BEGIN Source records

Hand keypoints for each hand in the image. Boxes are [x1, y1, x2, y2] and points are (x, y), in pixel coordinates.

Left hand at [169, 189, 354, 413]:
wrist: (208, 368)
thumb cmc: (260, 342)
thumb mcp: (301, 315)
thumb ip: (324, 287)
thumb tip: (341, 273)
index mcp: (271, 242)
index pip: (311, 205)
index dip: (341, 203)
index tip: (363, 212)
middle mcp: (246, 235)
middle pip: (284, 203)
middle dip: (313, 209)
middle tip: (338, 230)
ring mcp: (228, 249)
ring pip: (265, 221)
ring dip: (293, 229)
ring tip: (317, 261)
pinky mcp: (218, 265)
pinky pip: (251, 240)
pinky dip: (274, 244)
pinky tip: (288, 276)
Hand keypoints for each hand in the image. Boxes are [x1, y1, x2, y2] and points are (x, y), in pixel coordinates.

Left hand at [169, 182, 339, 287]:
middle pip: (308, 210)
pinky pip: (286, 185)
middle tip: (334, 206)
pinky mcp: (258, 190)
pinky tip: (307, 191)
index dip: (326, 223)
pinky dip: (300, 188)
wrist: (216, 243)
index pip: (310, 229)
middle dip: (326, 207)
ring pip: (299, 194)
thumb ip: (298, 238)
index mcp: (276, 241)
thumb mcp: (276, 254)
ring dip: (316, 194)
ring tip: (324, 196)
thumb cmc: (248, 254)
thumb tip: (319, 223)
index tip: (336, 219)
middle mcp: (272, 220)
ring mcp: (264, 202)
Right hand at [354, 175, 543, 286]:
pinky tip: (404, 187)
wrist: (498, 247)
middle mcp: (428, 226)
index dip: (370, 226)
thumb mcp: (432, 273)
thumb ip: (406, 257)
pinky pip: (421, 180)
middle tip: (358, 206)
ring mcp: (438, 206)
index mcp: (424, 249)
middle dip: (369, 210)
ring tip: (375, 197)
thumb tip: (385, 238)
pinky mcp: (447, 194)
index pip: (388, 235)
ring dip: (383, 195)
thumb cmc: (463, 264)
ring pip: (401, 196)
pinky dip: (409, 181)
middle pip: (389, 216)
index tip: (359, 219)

END Source records

Goal of the exercise: When a line in the material includes the word "pinky", copy it out.

Task response:
pinky mcp: (218, 265)
pinky pip: (251, 240)
pinky dip: (274, 244)
pinky tip: (288, 276)
pinky pip: (286, 185)
pinky mcp: (258, 190)
pinky tip: (307, 191)
pinky dip: (300, 188)
pinky tip: (404, 187)
pinky pip: (421, 180)
pinky mcp: (447, 194)
pinky dip: (409, 181)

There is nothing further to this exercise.